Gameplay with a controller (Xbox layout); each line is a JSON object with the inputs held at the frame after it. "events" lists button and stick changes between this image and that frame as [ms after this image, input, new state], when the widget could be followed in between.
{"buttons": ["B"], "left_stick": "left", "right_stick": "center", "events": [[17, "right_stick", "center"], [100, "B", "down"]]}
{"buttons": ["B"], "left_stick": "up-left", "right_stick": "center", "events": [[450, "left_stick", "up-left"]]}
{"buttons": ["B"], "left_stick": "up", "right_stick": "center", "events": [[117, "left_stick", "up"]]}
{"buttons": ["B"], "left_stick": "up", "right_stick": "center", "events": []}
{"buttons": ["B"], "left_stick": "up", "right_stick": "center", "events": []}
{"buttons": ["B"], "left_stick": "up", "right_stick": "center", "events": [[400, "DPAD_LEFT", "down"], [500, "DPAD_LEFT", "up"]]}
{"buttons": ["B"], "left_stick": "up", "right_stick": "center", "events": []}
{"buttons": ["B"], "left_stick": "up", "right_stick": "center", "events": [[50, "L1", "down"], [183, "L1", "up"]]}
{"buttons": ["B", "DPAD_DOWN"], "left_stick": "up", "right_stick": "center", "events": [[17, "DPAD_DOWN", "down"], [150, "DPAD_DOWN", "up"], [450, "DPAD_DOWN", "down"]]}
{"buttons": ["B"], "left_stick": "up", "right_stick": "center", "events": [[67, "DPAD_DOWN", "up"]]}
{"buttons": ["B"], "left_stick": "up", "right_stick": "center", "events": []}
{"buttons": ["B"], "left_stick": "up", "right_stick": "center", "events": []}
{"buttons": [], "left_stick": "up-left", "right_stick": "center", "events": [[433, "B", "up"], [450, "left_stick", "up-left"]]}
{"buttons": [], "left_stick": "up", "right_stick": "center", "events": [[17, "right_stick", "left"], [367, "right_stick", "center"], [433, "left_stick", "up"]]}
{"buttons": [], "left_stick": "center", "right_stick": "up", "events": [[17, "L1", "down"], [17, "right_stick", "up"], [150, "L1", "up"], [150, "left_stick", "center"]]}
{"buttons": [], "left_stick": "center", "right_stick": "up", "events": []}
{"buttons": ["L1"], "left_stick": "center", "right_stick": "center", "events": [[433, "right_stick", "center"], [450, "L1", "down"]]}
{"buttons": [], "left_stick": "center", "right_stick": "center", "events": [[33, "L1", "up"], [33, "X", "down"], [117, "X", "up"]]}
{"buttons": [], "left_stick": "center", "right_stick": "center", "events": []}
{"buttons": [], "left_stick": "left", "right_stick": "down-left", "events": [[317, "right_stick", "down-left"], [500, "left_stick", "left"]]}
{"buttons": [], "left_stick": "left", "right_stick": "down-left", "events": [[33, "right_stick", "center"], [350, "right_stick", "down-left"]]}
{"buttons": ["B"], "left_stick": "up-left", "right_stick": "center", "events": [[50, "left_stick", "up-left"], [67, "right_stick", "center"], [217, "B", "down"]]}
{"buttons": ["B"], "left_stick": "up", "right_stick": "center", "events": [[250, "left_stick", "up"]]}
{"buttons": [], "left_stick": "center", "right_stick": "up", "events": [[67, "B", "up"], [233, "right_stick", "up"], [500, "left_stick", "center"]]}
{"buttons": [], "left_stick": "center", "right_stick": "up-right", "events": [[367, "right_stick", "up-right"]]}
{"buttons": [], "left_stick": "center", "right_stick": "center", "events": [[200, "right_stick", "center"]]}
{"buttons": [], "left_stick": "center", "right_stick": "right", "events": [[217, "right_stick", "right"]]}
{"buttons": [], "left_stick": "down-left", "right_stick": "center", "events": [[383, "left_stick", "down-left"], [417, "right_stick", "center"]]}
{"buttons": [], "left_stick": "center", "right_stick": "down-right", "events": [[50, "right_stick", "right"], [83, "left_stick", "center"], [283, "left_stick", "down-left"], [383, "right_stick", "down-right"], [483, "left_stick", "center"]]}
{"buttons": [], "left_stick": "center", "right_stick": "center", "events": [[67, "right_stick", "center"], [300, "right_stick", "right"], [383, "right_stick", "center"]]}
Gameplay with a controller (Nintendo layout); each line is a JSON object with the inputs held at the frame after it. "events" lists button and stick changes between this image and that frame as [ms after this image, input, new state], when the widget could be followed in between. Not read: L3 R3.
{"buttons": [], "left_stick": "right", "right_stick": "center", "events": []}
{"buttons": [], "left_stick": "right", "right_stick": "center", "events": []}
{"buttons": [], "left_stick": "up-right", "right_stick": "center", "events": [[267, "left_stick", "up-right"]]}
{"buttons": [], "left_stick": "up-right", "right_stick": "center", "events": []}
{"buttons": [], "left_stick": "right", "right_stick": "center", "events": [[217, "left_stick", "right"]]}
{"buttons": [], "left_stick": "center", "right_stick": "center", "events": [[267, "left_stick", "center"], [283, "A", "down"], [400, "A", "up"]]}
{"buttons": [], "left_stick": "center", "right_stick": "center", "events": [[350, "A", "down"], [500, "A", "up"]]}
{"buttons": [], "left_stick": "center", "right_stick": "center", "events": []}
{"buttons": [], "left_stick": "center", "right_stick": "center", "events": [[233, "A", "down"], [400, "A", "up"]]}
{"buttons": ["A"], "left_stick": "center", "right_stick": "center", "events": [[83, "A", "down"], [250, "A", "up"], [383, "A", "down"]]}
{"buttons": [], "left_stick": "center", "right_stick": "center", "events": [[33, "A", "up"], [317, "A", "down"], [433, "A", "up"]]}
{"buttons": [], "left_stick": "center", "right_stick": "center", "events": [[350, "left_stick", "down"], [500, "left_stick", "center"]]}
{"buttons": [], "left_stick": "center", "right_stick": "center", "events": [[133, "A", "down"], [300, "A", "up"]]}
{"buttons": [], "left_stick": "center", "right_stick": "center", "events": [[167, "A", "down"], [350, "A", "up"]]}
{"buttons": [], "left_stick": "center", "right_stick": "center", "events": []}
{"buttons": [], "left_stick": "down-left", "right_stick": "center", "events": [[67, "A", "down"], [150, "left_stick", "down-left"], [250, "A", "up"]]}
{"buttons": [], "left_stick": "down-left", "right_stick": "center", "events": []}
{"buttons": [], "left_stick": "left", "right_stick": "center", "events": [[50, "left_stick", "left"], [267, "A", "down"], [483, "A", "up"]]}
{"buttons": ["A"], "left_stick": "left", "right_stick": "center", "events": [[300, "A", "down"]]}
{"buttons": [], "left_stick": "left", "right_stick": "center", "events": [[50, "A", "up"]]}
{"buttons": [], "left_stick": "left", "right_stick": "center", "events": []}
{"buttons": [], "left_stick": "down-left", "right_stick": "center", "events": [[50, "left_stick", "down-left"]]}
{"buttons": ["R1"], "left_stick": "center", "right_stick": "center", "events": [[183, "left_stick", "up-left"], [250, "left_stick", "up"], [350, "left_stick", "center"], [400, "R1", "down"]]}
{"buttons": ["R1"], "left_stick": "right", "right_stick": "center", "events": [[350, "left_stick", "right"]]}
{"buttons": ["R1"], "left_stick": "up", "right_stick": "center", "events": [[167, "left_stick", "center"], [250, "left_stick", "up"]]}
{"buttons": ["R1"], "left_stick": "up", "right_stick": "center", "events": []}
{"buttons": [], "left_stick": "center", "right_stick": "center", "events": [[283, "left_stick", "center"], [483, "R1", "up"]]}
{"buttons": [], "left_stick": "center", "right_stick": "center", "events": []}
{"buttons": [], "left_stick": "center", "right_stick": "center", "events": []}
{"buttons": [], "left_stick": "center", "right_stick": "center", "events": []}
-=-=-
> [YOUR INSTRUCTIONS] Transcribe the listing above exactly as shown.

> [EXPECTED ANSWER]
Gameplay with a controller (Xbox layout); each line is a JSON object with the inputs held at the frame after it. "events" lists button and stick changes between this image and that frame as [ms after this image, input, new state], when the widget could be followed in between.
{"buttons": ["B"], "left_stick": "left", "right_stick": "center", "events": [[17, "right_stick", "center"], [100, "B", "down"]]}
{"buttons": ["B"], "left_stick": "up-left", "right_stick": "center", "events": [[450, "left_stick", "up-left"]]}
{"buttons": ["B"], "left_stick": "up", "right_stick": "center", "events": [[117, "left_stick", "up"]]}
{"buttons": ["B"], "left_stick": "up", "right_stick": "center", "events": []}
{"buttons": ["B"], "left_stick": "up", "right_stick": "center", "events": []}
{"buttons": ["B"], "left_stick": "up", "right_stick": "center", "events": [[400, "DPAD_LEFT", "down"], [500, "DPAD_LEFT", "up"]]}
{"buttons": ["B"], "left_stick": "up", "right_stick": "center", "events": []}
{"buttons": ["B"], "left_stick": "up", "right_stick": "center", "events": [[50, "L1", "down"], [183, "L1", "up"]]}
{"buttons": ["B", "DPAD_DOWN"], "left_stick": "up", "right_stick": "center", "events": [[17, "DPAD_DOWN", "down"], [150, "DPAD_DOWN", "up"], [450, "DPAD_DOWN", "down"]]}
{"buttons": ["B"], "left_stick": "up", "right_stick": "center", "events": [[67, "DPAD_DOWN", "up"]]}
{"buttons": ["B"], "left_stick": "up", "right_stick": "center", "events": []}
{"buttons": ["B"], "left_stick": "up", "right_stick": "center", "events": []}
{"buttons": [], "left_stick": "up-left", "right_stick": "center", "events": [[433, "B", "up"], [450, "left_stick", "up-left"]]}
{"buttons": [], "left_stick": "up", "right_stick": "center", "events": [[17, "right_stick", "left"], [367, "right_stick", "center"], [433, "left_stick", "up"]]}
{"buttons": [], "left_stick": "center", "right_stick": "up", "events": [[17, "L1", "down"], [17, "right_stick", "up"], [150, "L1", "up"], [150, "left_stick", "center"]]}
{"buttons": [], "left_stick": "center", "right_stick": "up", "events": []}
{"buttons": ["L1"], "left_stick": "center", "right_stick": "center", "events": [[433, "right_stick", "center"], [450, "L1", "down"]]}
{"buttons": [], "left_stick": "center", "right_stick": "center", "events": [[33, "L1", "up"], [33, "X", "down"], [117, "X", "up"]]}
{"buttons": [], "left_stick": "center", "right_stick": "center", "events": []}
{"buttons": [], "left_stick": "left", "right_stick": "down-left", "events": [[317, "right_stick", "down-left"], [500, "left_stick", "left"]]}
{"buttons": [], "left_stick": "left", "right_stick": "down-left", "events": [[33, "right_stick", "center"], [350, "right_stick", "down-left"]]}
{"buttons": ["B"], "left_stick": "up-left", "right_stick": "center", "events": [[50, "left_stick", "up-left"], [67, "right_stick", "center"], [217, "B", "down"]]}
{"buttons": ["B"], "left_stick": "up", "right_stick": "center", "events": [[250, "left_stick", "up"]]}
{"buttons": [], "left_stick": "center", "right_stick": "up", "events": [[67, "B", "up"], [233, "right_stick", "up"], [500, "left_stick", "center"]]}
{"buttons": [], "left_stick": "center", "right_stick": "up-right", "events": [[367, "right_stick", "up-right"]]}
{"buttons": [], "left_stick": "center", "right_stick": "center", "events": [[200, "right_stick", "center"]]}
{"buttons": [], "left_stick": "center", "right_stick": "right", "events": [[217, "right_stick", "right"]]}
{"buttons": [], "left_stick": "down-left", "right_stick": "center", "events": [[383, "left_stick", "down-left"], [417, "right_stick", "center"]]}
{"buttons": [], "left_stick": "center", "right_stick": "down-right", "events": [[50, "right_stick", "right"], [83, "left_stick", "center"], [283, "left_stick", "down-left"], [383, "right_stick", "down-right"], [483, "left_stick", "center"]]}
{"buttons": [], "left_stick": "center", "right_stick": "center", "events": [[67, "right_stick", "center"], [300, "right_stick", "right"], [383, "right_stick", "center"]]}
Gameplay with a controller (Nintendo layout); each line is a JSON object with the inputs held at the frame after it. "events" lists button and stick changes between this image and that frame as [ms after this image, input, new state], when the widget could be followed in between. Not read: L3 R3.
{"buttons": [], "left_stick": "right", "right_stick": "center", "events": []}
{"buttons": [], "left_stick": "right", "right_stick": "center", "events": []}
{"buttons": [], "left_stick": "up-right", "right_stick": "center", "events": [[267, "left_stick", "up-right"]]}
{"buttons": [], "left_stick": "up-right", "right_stick": "center", "events": []}
{"buttons": [], "left_stick": "right", "right_stick": "center", "events": [[217, "left_stick", "right"]]}
{"buttons": [], "left_stick": "center", "right_stick": "center", "events": [[267, "left_stick", "center"], [283, "A", "down"], [400, "A", "up"]]}
{"buttons": [], "left_stick": "center", "right_stick": "center", "events": [[350, "A", "down"], [500, "A", "up"]]}
{"buttons": [], "left_stick": "center", "right_stick": "center", "events": []}
{"buttons": [], "left_stick": "center", "right_stick": "center", "events": [[233, "A", "down"], [400, "A", "up"]]}
{"buttons": ["A"], "left_stick": "center", "right_stick": "center", "events": [[83, "A", "down"], [250, "A", "up"], [383, "A", "down"]]}
{"buttons": [], "left_stick": "center", "right_stick": "center", "events": [[33, "A", "up"], [317, "A", "down"], [433, "A", "up"]]}
{"buttons": [], "left_stick": "center", "right_stick": "center", "events": [[350, "left_stick", "down"], [500, "left_stick", "center"]]}
{"buttons": [], "left_stick": "center", "right_stick": "center", "events": [[133, "A", "down"], [300, "A", "up"]]}
{"buttons": [], "left_stick": "center", "right_stick": "center", "events": [[167, "A", "down"], [350, "A", "up"]]}
{"buttons": [], "left_stick": "center", "right_stick": "center", "events": []}
{"buttons": [], "left_stick": "down-left", "right_stick": "center", "events": [[67, "A", "down"], [150, "left_stick", "down-left"], [250, "A", "up"]]}
{"buttons": [], "left_stick": "down-left", "right_stick": "center", "events": []}
{"buttons": [], "left_stick": "left", "right_stick": "center", "events": [[50, "left_stick", "left"], [267, "A", "down"], [483, "A", "up"]]}
{"buttons": ["A"], "left_stick": "left", "right_stick": "center", "events": [[300, "A", "down"]]}
{"buttons": [], "left_stick": "left", "right_stick": "center", "events": [[50, "A", "up"]]}
{"buttons": [], "left_stick": "left", "right_stick": "center", "events": []}
{"buttons": [], "left_stick": "down-left", "right_stick": "center", "events": [[50, "left_stick", "down-left"]]}
{"buttons": ["R1"], "left_stick": "center", "right_stick": "center", "events": [[183, "left_stick", "up-left"], [250, "left_stick", "up"], [350, "left_stick", "center"], [400, "R1", "down"]]}
{"buttons": ["R1"], "left_stick": "right", "right_stick": "center", "events": [[350, "left_stick", "right"]]}
{"buttons": ["R1"], "left_stick": "up", "right_stick": "center", "events": [[167, "left_stick", "center"], [250, "left_stick", "up"]]}
{"buttons": ["R1"], "left_stick": "up", "right_stick": "center", "events": []}
{"buttons": [], "left_stick": "center", "right_stick": "center", "events": [[283, "left_stick", "center"], [483, "R1", "up"]]}
{"buttons": [], "left_stick": "center", "right_stick": "center", "events": []}
{"buttons": [], "left_stick": "center", "right_stick": "center", "events": []}
{"buttons": [], "left_stick": "center", "right_stick": "center", "events": []}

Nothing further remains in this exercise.